Zastanów się, czy Chleb Życia jest Ci do czegoś potrzebny? Jeśli Hostia jest dla Ciebie tylko opłatkiem, to nie ma sensu przychodzenie na msze.
Poszukaj sensu. Treści. Zapomnij o uniesieniach, gorących uczuciach. Nie są niezbędne. Choć miłe. Ale czy chodzi o zapłatę już teraz? Czy dopiero w niebie?
Wszystko co piszę jest moim subiektywnym poglądem. Nigdy nie wypowiadam się w imieniu Kościoła. Moje wypowiedzi nie są autoryzowane przez Kościół.

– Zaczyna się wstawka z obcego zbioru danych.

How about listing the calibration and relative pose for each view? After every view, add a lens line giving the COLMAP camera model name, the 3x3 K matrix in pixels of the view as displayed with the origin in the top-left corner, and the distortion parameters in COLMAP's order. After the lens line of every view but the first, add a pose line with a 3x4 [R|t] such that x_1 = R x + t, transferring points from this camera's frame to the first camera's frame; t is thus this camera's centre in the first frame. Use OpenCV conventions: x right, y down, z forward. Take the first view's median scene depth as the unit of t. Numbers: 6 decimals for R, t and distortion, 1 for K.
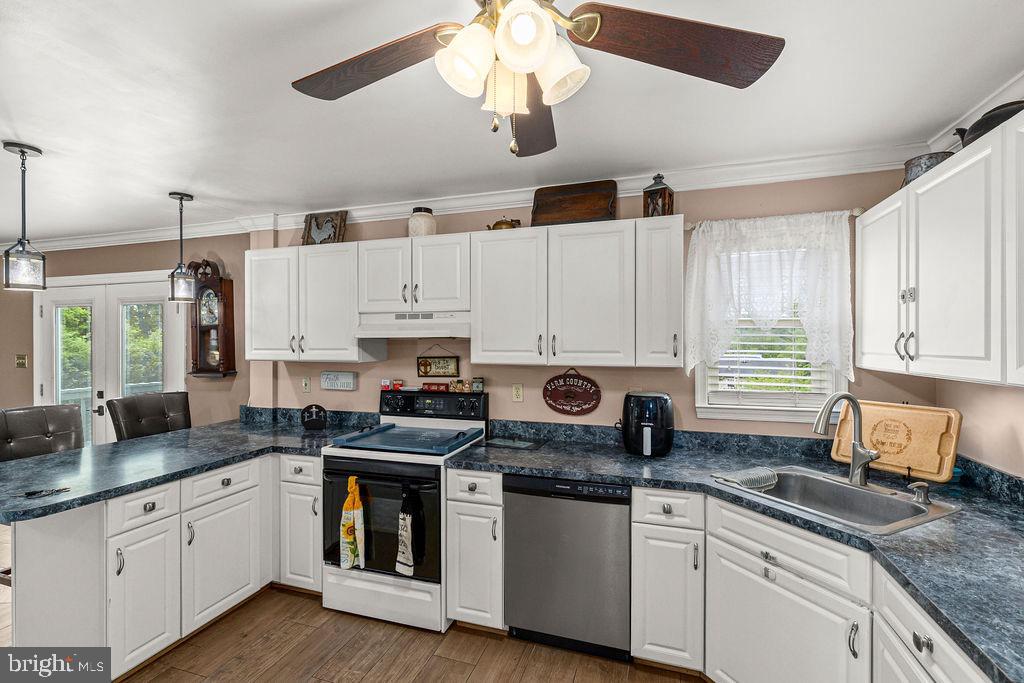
lens RADIAL K [[460.8, 0, 510.0], [0, 460.8, 342.1], [0, 0, 1]] dist [-0.002633, -0.001293]
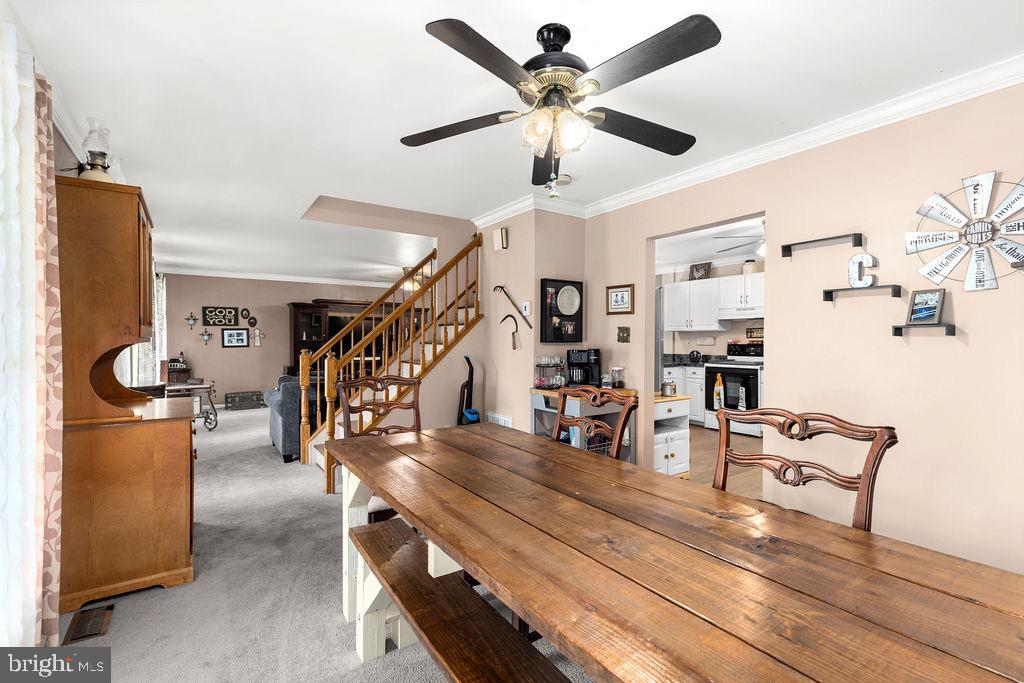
lens RADIAL K [[460.8, 0, 506.5], [0, 460.8, 341.9], [0, 0, 1]] dist [-0.002633, -0.001293]
pose [[0.791129, 0.005137, -0.611628, 0.224806], [-0.002464, 0.999983, 0.005211, 0.086535], [0.611644, -0.002615, 0.791129, -1.373689]]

Re: Dlaczego Msze są takie nudne
Andeju - choc tak jakby masz racje, to jednak cos mi mowi, ze (nad)radykalnie przeciagnales i motyw i forme spotkania z Bogiem.
Dlatego racji w 100% przyznac ci nie jestem w stanie.
To tak, jakbys na uczte wpuszczal jedynie tych, ktorzy nosza na twarzy regulaminowy usmiech nr: jakis tam, a kazdy inny to mialby byc niedopuszczalny.
Dlatego racji w 100% przyznac ci nie jestem w stanie.
To tak, jakbys na uczte wpuszczal jedynie tych, ktorzy nosza na twarzy regulaminowy usmiech nr: jakis tam, a kazdy inny to mialby byc niedopuszczalny.
- Marek_Piotrowski
- Legendarny komentator
- Posty: 18974
- Rejestracja: 1 cze 2016
- Wyznanie: Katolicyzm
- Has thanked: 2610 times
- Been thanked: 4616 times
- Kontakt:
Re: Dlaczego Msze są takie nudne
Czy przypadkiem nie mylisz "potrzeby serca" z "mam ochotę iść na Mszę"?